Single by Sarah Blasko

from the album As Day Follows Night
- Released: May 2009
- Length: 3:53
- Label: Dew Process
- Songwriter: Sarah Blasko
- Producer: Björn Yttling

Sarah Blasko singles chronology
| "Always on This Line" (2006) | "All I Want" (2009) | "We Won't Run" (2009) |

= All I Want (Sarah Blasko song) =

"All I Want" is a song by Australian singer/songwriter Sarah Blasko. The song was released in May 2009 as the lead single from her third studio album As Day Follows Night. The song peaked at number 64 on the ARIA Chart.

The song placed at number 29 on the Triple J Hottest 100, 2009.

At the 2009 ARIA Music Awards, the Head Pictures, Damon Escott, Stephen Lance directed video was nominated for Best Video.

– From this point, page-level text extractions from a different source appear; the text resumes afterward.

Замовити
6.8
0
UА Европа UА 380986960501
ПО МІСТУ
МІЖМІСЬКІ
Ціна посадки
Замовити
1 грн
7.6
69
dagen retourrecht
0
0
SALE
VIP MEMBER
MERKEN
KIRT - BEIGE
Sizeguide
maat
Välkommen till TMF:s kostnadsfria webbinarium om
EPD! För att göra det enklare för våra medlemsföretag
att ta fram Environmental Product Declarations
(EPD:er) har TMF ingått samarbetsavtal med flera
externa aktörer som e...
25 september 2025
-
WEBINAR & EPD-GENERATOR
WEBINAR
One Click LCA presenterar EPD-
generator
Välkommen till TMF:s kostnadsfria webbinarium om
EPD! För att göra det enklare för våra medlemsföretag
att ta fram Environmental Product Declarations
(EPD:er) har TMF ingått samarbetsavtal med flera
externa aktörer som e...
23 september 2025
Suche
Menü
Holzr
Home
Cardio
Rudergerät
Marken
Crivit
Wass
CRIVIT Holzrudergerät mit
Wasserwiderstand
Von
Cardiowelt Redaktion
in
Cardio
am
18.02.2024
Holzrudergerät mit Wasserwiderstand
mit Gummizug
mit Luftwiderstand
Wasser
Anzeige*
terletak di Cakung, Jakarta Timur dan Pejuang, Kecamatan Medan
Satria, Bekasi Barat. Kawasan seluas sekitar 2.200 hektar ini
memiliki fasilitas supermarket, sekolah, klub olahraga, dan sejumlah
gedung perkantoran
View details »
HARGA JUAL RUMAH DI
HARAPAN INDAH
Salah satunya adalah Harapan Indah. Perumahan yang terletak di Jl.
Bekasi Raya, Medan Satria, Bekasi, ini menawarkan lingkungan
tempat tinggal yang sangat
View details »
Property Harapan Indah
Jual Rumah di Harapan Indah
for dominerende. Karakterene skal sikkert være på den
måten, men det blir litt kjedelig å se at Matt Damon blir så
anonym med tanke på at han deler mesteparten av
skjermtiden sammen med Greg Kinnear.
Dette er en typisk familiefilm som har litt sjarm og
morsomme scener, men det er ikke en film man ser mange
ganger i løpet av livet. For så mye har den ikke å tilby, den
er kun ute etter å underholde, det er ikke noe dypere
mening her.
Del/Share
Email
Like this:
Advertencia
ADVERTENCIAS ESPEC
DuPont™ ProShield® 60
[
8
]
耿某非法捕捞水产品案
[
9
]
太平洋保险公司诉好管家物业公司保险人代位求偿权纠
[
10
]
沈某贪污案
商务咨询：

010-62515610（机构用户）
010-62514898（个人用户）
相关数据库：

At the APRA Music Awards of 2010, the song was nominated for Song of the Year.

==Track listing==

Digital download and streaming
| No. | Title | Length |
|---|---|---|
| 1. | "All I Want" |  |

==Charts==

| Chart (2009) | Peak position |
|---|---|
| Australia (ARIA) | 64 |

==Certifications==

| Region | Certification | Certified units/sales |
| Australia (ARIA) | Gold | 35,000^{‡} |
^{‡} Sales+streaming figures based on certification alone.